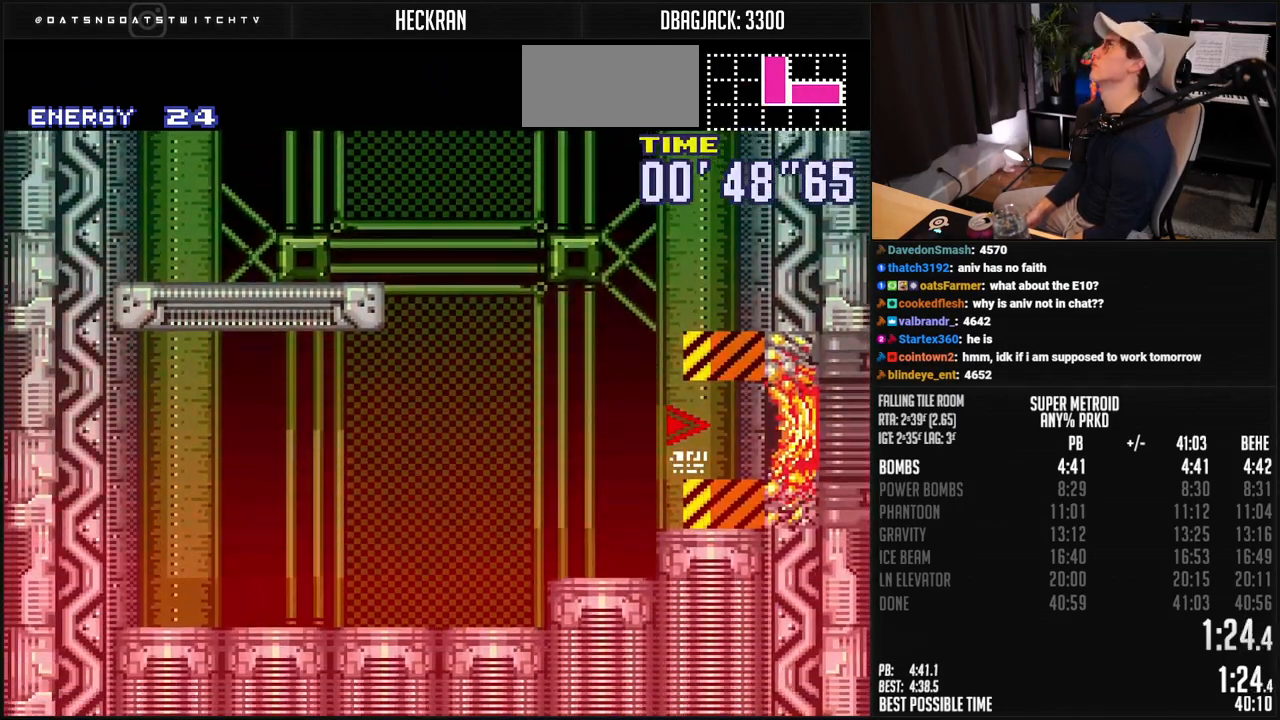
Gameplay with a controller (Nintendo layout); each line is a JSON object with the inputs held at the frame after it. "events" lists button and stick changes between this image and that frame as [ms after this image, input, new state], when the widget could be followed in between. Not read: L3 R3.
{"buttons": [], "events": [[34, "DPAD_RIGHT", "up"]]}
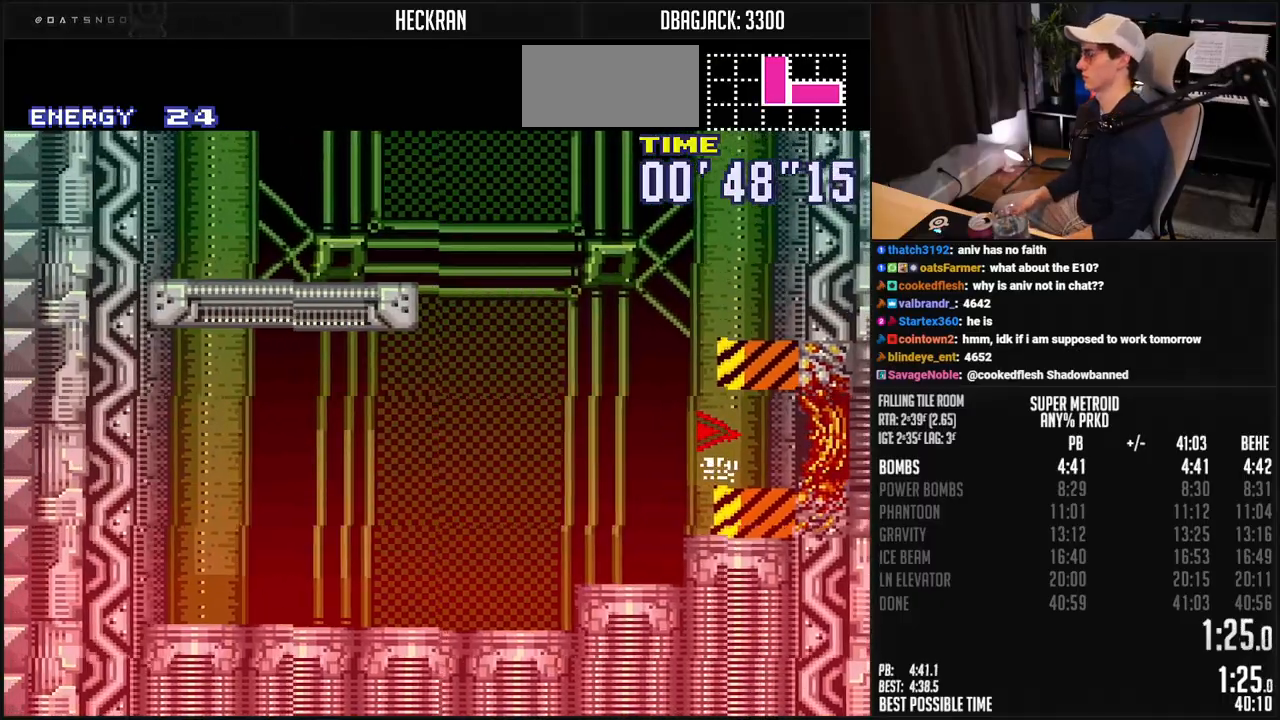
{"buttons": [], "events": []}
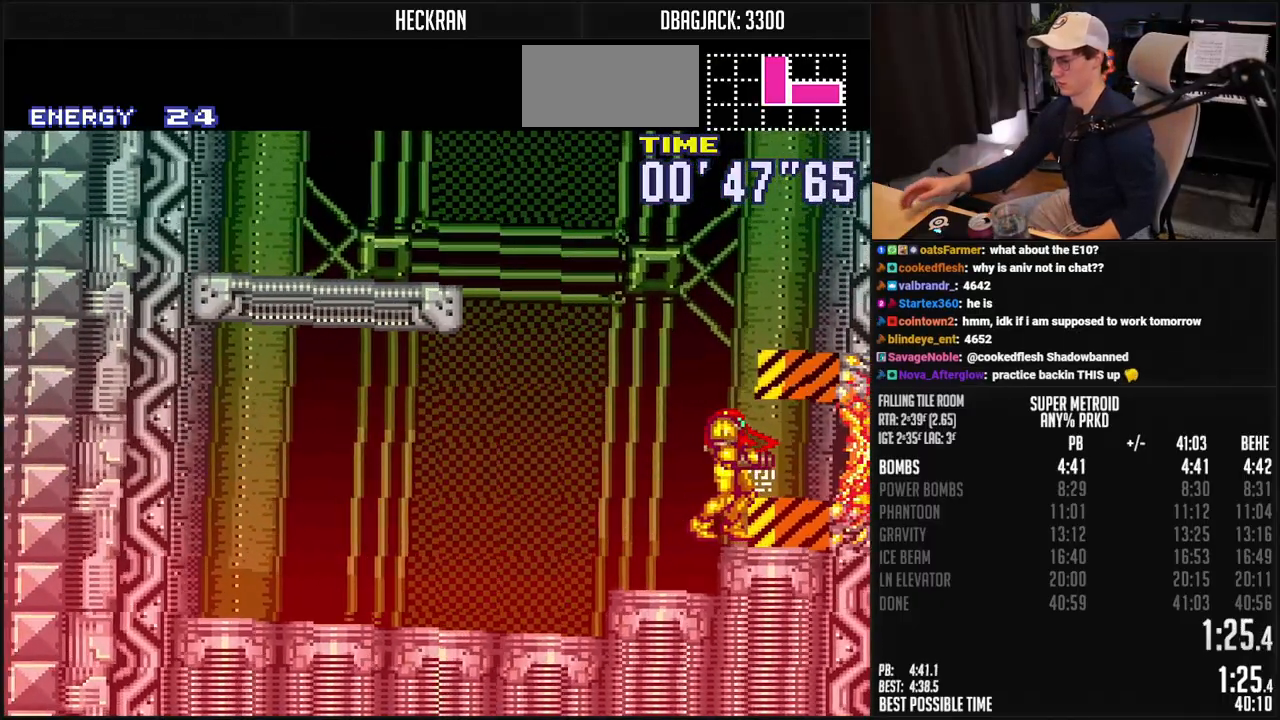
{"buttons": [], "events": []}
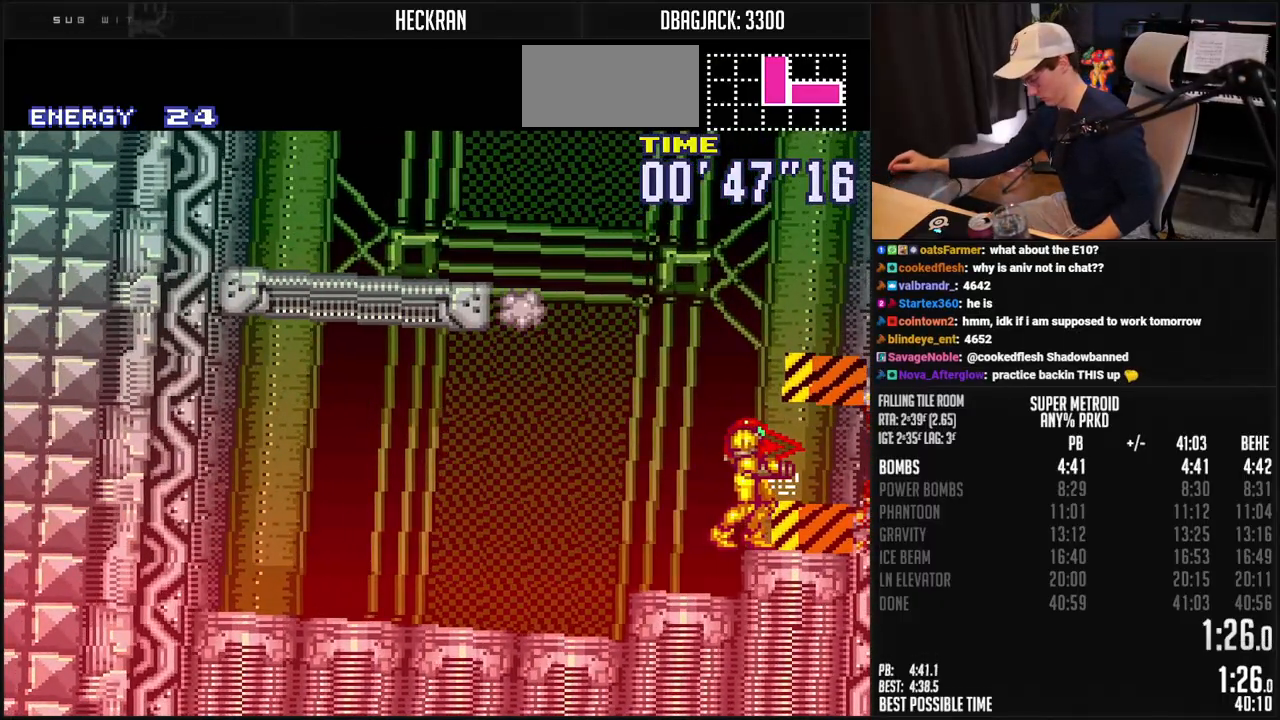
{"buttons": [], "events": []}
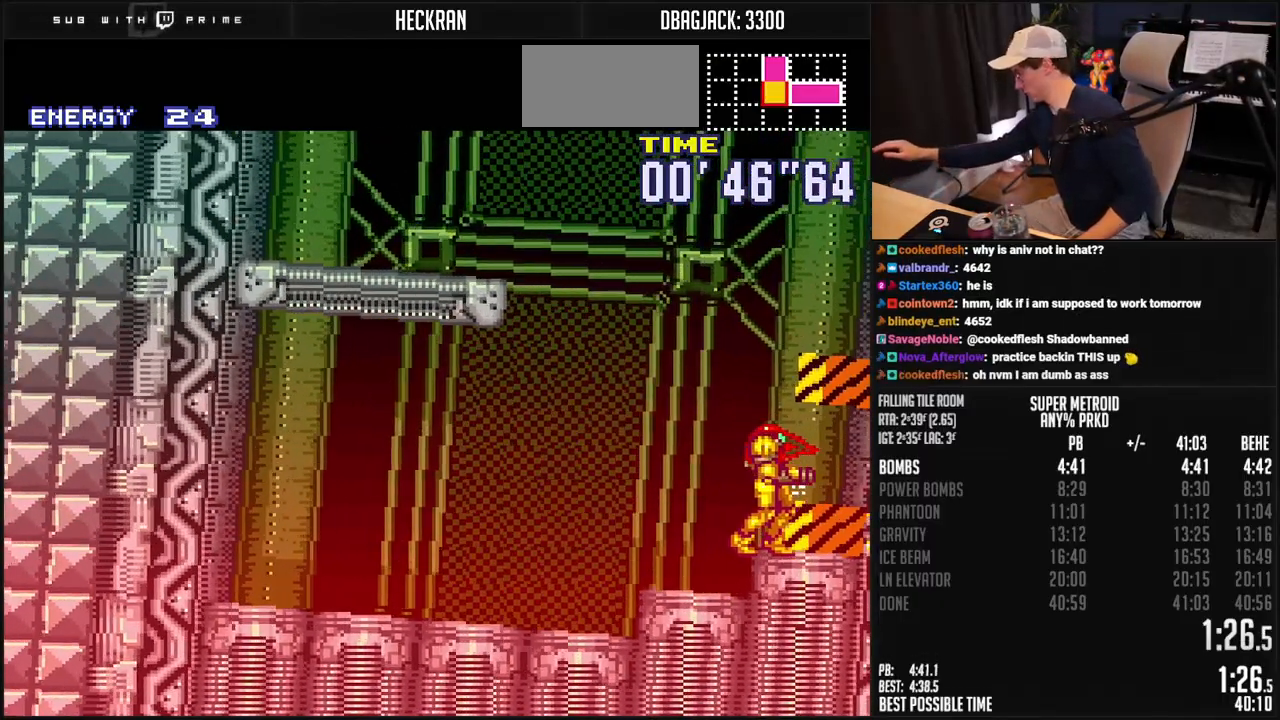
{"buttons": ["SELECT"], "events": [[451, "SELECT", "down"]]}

### [Your goal]
Write the listing out exactly, word for word, but omit the pictures.

### [Solution to this task]
Gameplay with a controller (Nintendo layout); each line is a JSON object with the inputs held at the frame after it. "events" lists button and stick changes between this image and that frame as [ms after this image, input, new state], when the widget could be followed in between. Not read: L3 R3.
{"buttons": [], "events": [[34, "DPAD_RIGHT", "up"]]}
{"buttons": [], "events": []}
{"buttons": [], "events": []}
{"buttons": [], "events": []}
{"buttons": ["SELECT"], "events": [[451, "SELECT", "down"]]}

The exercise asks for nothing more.